=== Instructions ===
**1.** Rewrite the summer dress code thread between "## unPat (Jul" and "me in a polo.", inclusive, changing "peanuts" to "pennies".
**2.** Continue the forum thread on summer dress code from the point where it stops.

=== Quoted text ===

******************************

# Dress code for summer??



## pdaddy (Jun 5, 2017)

I usually try to wear at least jeans and a collared Polo type shirt. But, damn it is hot and humid here. 
Do any guys find wearing shorts is acceptable?


----------



## TheWanderer (Sep 6, 2016)

I were gym shorts, graphic/band tees, and a cap. I am not uberBlack.
Wear what's comfortable.


----------



## Uberyouber (Jan 16, 2017)

Yea the dry-fit tops and nylon golf shorts are comfortable. Sporting good stores or Walmart carry them. Guess u could wear gym shorts if u don't mind you balls hanging out.


----------



## unPat (Jul 20, 2016)

Wear what's comfortable for you. After all you are getting paid peanuts.


----------



## Goduckies (Mar 23, 2017)

Shorts.and a t-shirt never had a complaint. They don't pay enough to see me in a polo.


----------



## uberRog (Jul 1, 2017)

I definitely wear shorts on hot days, but try to keep a decent looking shirt on. Though I once wore my Ramones t-shirt and got a couple compliments!


----------



## BrunoG (Mar 22, 2017)

If you live in a beach town, shorts with a T shirt and sandals are just fine.


----------



## Karen Stein (Nov 5, 2016)

Skorts and sleeveless top.


----------



## bestpals (Aug 22, 2015)

Bikini's for w0men and speedo's for men. It will up your tips, unless your overweight.


----------



## Spotscat (May 8, 2017)

Cargo shorts and a polo shirt.


----------



## Wardell Curry (Jul 9, 2016)

On weekends when i am not coming from my regular job i wear a t shirt and bball shorts. Dress code is irrelevant for x trips. Bow if it was black or select i would probably do polo shirt and khaki pants with nice shoes.


----------



## HotRodriguez75 (Oct 16, 2015)

At these rates, you get a t-shirt or polo, hat, and shorts unless i have to dress business casual for work.


----------



## empresstabitha (Aug 25, 2016)

pdaddy said:


> I usually try to wear at least jeans and a collared Polo type shirt. But, damn it is hot and humid here.
> Do any guys find wearing shorts is acceptable?


O.O I drive in San Francisco the hottest it gets is 90 once in a blue moon. Usually stays between 50 and 70 degrees even in the summer When it does warm up I just use AC.


----------



## Notch Johnson (Dec 17, 2016)

If it is over 90 then I am wearing shorts. Grooming matters, and I do try to wear a nicer shirt.


----------



## POOLKiller (Oct 5, 2016)

You guys try too hard. I don't even shower. The only thing I do is brush my teeth.

LOL @ Nice Shirt.

******************************

=== Material ===

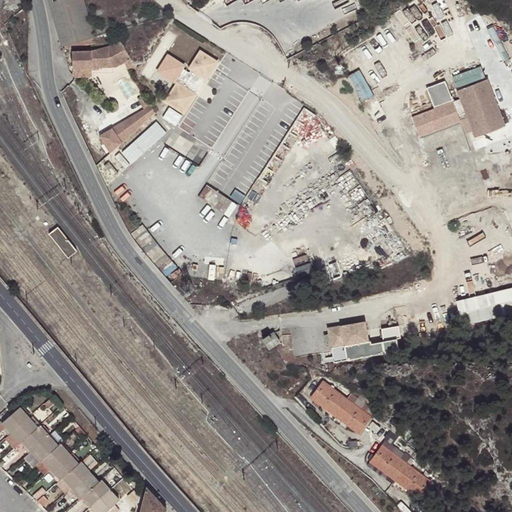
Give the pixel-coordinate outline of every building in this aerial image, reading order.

******************************

=== Task responses ===
**1.**
## unPat (Jul 20, 2016)

Wear what's comfortable for you. After all you are getting paid pennies.


----------



## Goduckies (Mar 23, 2017)

Shorts.and a t-shirt never had a complaint. They don't pay enough to see me in a polo.

**2.**
Notch Johnson, you look retired so I mean no disrespect to you. Look good for your wife, not these cheap ass riders.


----------



## El Janitor (Feb 22, 2016)

Shorts, jeans, flip flops or shoes, and of course my official Uber driving shirt.


----------



## DamanC (May 16, 2017)

I'm almost always driving in one of my Many Harley Davidson shirts. Sometimes it even leads to conversations about if I ride.


----------



## RynoHawk (Mar 15, 2017)

I've been wearing jeans and a short sleeve casual button down or a dress shirts and slacks if driving after work, but it's been OMG hot here lately so I have opted for comfort and wear polo shirt, shorts, sandals. Also my 2016 World Champions Cubs ball cap.


----------



## 105398 (Aug 28, 2016)

pdaddy said:


> I usually try to wear at least jeans and a collared Polo type shirt.


Why wear jeans in the summer? Chinos or khakis are much lighter and far more comfortable.

I wear that and a light polo shirt. Nothing wrong with a nice clean pair of shorts either. Nothing ratty like you'd do yardwork in.


----------



## Hyperloop (Jul 22, 2017)

I've noticed if I wear jeans and a collared/polo shirt I get a bump in ratings. Obviously I can't do a controlled test on this, but that's been my observation.

I only drive early mornings and evenings until an hour after nightfall if that helps. If I was pulling weekends from 9pm-2am I would not even care.


----------



## Imonous (Jun 18, 2017)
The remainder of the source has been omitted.